Autant le combat des gilets jaunes s'entend et se comprend, en dehors de la violence qu'engendre le mouvement, autant certaines idées défendues et relayées, parfois ad nauseam, par les mêmes, sont paresseuses et stupides. Soit elles découlent d'une ignorance épaisse de notre système démocratique, soit elles émanent d'une provocation grossière, ce qui finalement serait préférable.
A longueur de réseaux sociaux, entre le pire et le meilleur, souvent le pire, on voit fleurir des comparaisons amalgamant les gestes d'un président de la France à ceux d'un dictateur fou furieux à moustache. Comment peut-on oser comparer la France à une "dictature" ? Comment peut-on oser parler de "censure" ? Comment peut-on penser aussi étroitement ? Comment peut-on conclure qu'un désaccord avec une politique, que les réponses apportées par une politique sont mauvaises, relèvent d'un acte de totalitarisme ?
Certains déjà, trop nombreux en tout cas, estiment que la presse en général lèse le mouvement car la presse cacherait au public certaines images favorables au mouvement et, au contraire, en montreraient d'autres, défavorables à la cause des gilets jaunes. Essayer de prouver que ces images favorables sont souvent fabriquées de toutes pièces, qu'elles n'existent pas, qu'elles ne sont que des falsifications, c'est déjà être dans la censure. Beaucoup prennent ce que d'autres leur disent comme argent comptant. Une rumeur devient une vérité et cette vérité devient inoxydable, la contester aussi devient un acte de censure.
Comment appelle-t-on un groupe de pression qui exigerait qu'on écrive uniquement une seule version des choses ? Qu'on ne montre qu'une face des choses ? Une dictature ! Ce que certains reprochent au système actuel, ils le portent en eux, en germes, mais ce qu'ils voient chez les autres comme des actes autoritaires devient chez eux, des preuves de démocratie citoyenne parce qu'ils se pensent, justement, contre un régime violent et totalitaire. Il y a un problème, là.
Vouloir mettre au pas la presse, virer des politiques élus démocratiquement par une partie des électeurs parce que l'autre partie n'est pas content des résultats, vouloir installer un régime sous le joug d'une communauté qui déciderait de tout pour tout le monde, s'appelle aussi une dictature.

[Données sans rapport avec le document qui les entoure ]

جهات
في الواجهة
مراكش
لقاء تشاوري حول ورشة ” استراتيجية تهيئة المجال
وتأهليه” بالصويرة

Quand on lit qu'il faut organiser un référendum pour destituer le pouvoir en place, alors que ce même pouvoir à été choisi en toute démocratie, il y a de quoi se mordre. On lit aussi que certains estiment que ce vote est illégitime car une partie du peuple seulement a voté et alors, qu'attend l'autre partie pour s'exprimer réellement ? Alors destituer le président, ok, pour mettre qui, et le mettre comment ?

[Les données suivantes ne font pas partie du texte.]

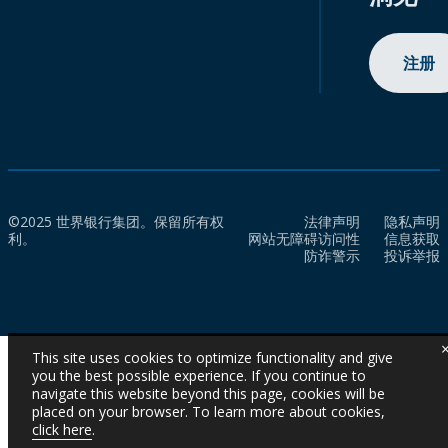
注册
©2025 世界银行集团。保留所有权
法律声明
隐私声明
利。
网站无障碍访问性
信息获取
防诈警示
投诉举报
This site uses cookies to optimize functionality and give
you the best possible experience. If you continue to
navigate this website beyond this page, cookies will be
placed on your browser. To learn more about cookies,
click here
.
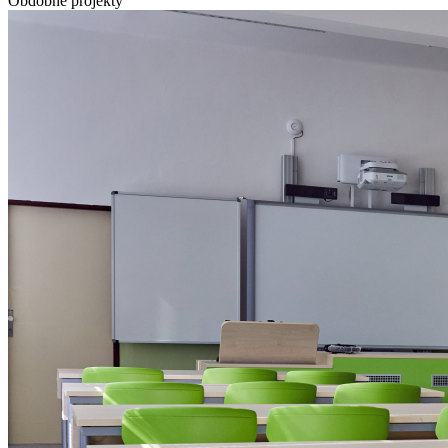
Obdobné projekty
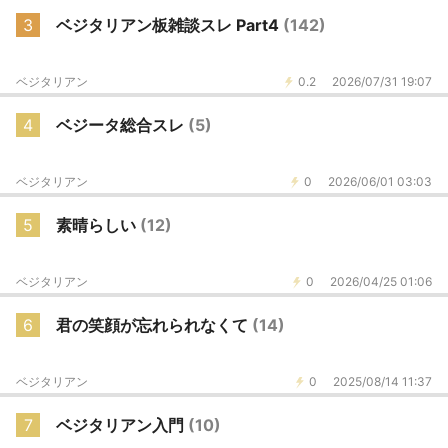
3
ベジタリアン板雑談スレ Part4
(142)
ベジタリアン
0.2
2026/07/31 19:07
4
ベジータ総合スレ
(5)
ベジタリアン
0
2026/06/01 03:03
5
素晴らしい
(12)
ベジタリアン
0
2026/04/25 01:06
6
君の笑顔が忘れられなくて
(14)
ベジタリアン
0
2025/08/14 11:37
7
ベジタリアン入門
(10)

Les gilets jaunes ne peuvent pas et ne doivent pas tomber dans ce genre de clichés qui ne mènent à rien. Les rêveurs d'un nouveau mai 68, d'un soulèvement populaire, d'une révolution française sans Bastille à prendre, ne peuvent pas ignorer le sens des mots "dictature" et "censure", ne serait-ce que par respect pour toutes celles et ceux qui ont eu et qui ont encore à vivre sous des régimes totalitaires. Si nous n'étions pas en démocratie, les gilets jaunes ne pourraient même pas défiler dans les rues et bloquer les giratoires. Ils se disent 1,3 millions ? Les chiffres officiels dix fois moins ? Entre les syndicats et la police, il y a toujours eu des écarts faramineux. Est-ce pour cela que les syndicats parlent de dictature et de censure ? C'est pour cela que la presse a mis un système commun pour compter les manifestants.

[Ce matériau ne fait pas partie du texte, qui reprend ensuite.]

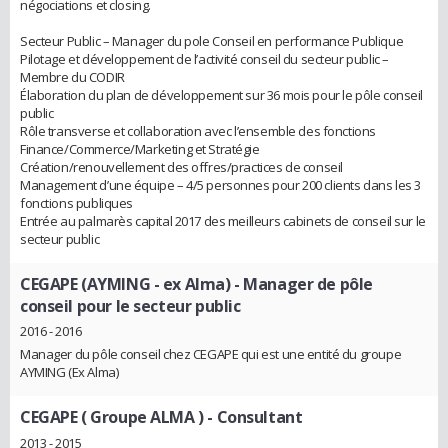
négociations et closing.
Secteur Public – Manager du pole Conseil en performance Publique
Pilotage et développement de l’activité conseil du secteur public –
Membre du CODIR
Élaboration du plan de développement sur 36 mois pour le pôle conseil
public
Rôle transverse et collaboration avec l’ensemble des fonctions
Finance/Commerce/Marketing et Stratégie
Création/renouvellement des offres/practices de conseil
Management d’une équipe – 4/5 personnes pour 200 clients dans les 3
fonctions publiques
Entrée au palmarès capital 2017 des meilleurs cabinets de conseil sur le
secteur public
CEGAPE (AYMING - ex Alma)
- Manager de pôle
conseil pour le secteur public
2016 - 2016
Manager du pôle conseil chez CEGAPE qui est une entité du groupe
AYMING (Ex Alma)
CEGAPE ( Groupe ALMA )
- Consultant
2013 - 2015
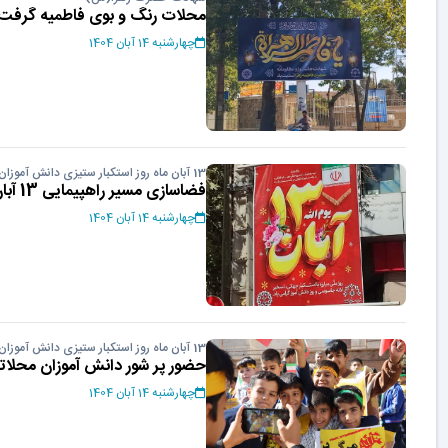
محلات رنگ و بوی فاطمیه گرفت
چهارشنبه 14 آبان 1404
13 آبان ماه روز استکبار ستیزی دانش آموزان
فضاسازی مسیر راهپیمایی 13 آبان
چهارشنبه 14 آبان 1404
13 آبان ماه روز استکبار ستیزی دانش آموزان
حضور پر شور دانش آموزان محلاتی در ر
چهارشنبه 14 آبان 1404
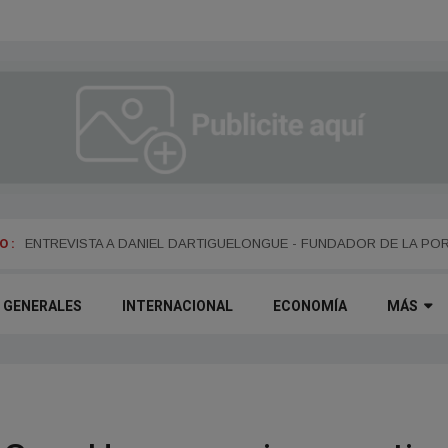
 :
ENTREVISTA A ALEJANDRO KIM
ENTREVISTA A DANIEL DARTIGUELONGUE - FUNDADOR DE LA PO
GENERALES
INTERNACIONAL
ECONOMÍA
MÁS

Ce n'est pas parce que ce mouvement n'a ni leader politique, ni leader syndical, ni leader charismatique, qu'on peut laisser dire tout et n'importe quoi sous couvert de la colère, même légitime. Une image tronquée, truquée, arrangée, n'est pas une vérité parce qu'elle circule sur les réseaux sociaux. Bien sûr que ce mouvement est compliqué à gérer, mais plus les revendications seront structurées, étayées, plus le discours sera construit, plus la contestation pèsera.
Destituer un président élu à la loyale, même si beaucoup pensent le contraire, n'est pas un projet de société. On ne parle même pas d'un projet à long terme, on a bien compris l'urgence et l'immédiateté des souffrances. Aux leaders autoproclamés, aux lecteurs des réseaux sociaux, de faire la différence entre le réel et la fiction fantasmée. On peut être pour les gilets jaunes, et ne pas cautionner les monceaux d'inepties qui traversent ce mouvement. Et qui le gâtent par manque de clairvoyance.